Leading isolated causative pathogen among our septic preemies is gram negative organisms [Klebsilla pneumonia (47%) & Pseudomonas (6%), Citrobacter (6%] followed by several subtypes of staphylococcus. Previous study from other Egyptian children hospital, showed the same results (42). On the other hand, coagulase negative staphylococcus is the most common isolates of late-onset sepsis of premature in several developed countries (53%-78%) and (35%-47%) in series from developing countries. The predominant causative pathogen is affected by the geographic areas, and level of health care service, particularly adherence to infection control strategies(43)
All the previous data conclude that hepcidin concentration in different body fluid can function as promising accurate and rapid surrogate test, with blood culture, that guide empiric antibiotics –starting decision or withholding it safely until the culture results is ready in symptomatic presumed septic preemies. Urinary hepcidin has advantages over serum hepcidin as; it is non-invasive, no hazards of phlebotomy, and less variable throughout the day.

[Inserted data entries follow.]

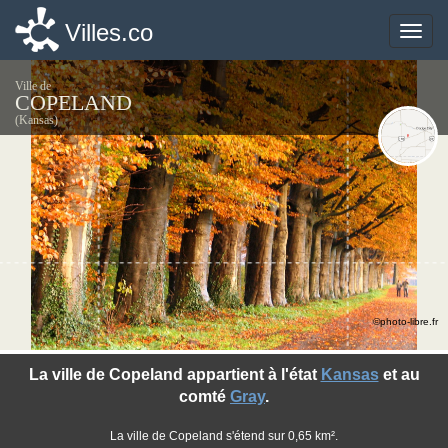
Villes.co
Villes.co
Toggle
Toggle
naviga
naviga
Ville de
COPELAND
(Kansas)
©photo-libre.fr
La ville de Copeland appartient à l'état
Kansas
et au
comté
Gray
.
La ville de Copeland s'étend sur 0,65 km².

Our study has some limitation; first, small number of involved premature infants in case group as inclusion criteria was strict to involve only culture- proven cases who presented almost one third of screened cases. Second, the dual function of hepcidin as master iron regulator plus its role in innate immunity forced us to exclude all anemic or recently transfused cases to prevent bias due to disturbed iron status. Majority of extreme premature infants suffer from anemia or receive transfusions somewhere during their NICU stay and thus hepcidin may not be the ideal biomarker for their screening. To widespread its use, especially urinary hepcidin, wide-scale multicenter study should be performed that involve anemic, transfused, and culture negative cases to determine diagnostic cut-off of hepcidin in different situations.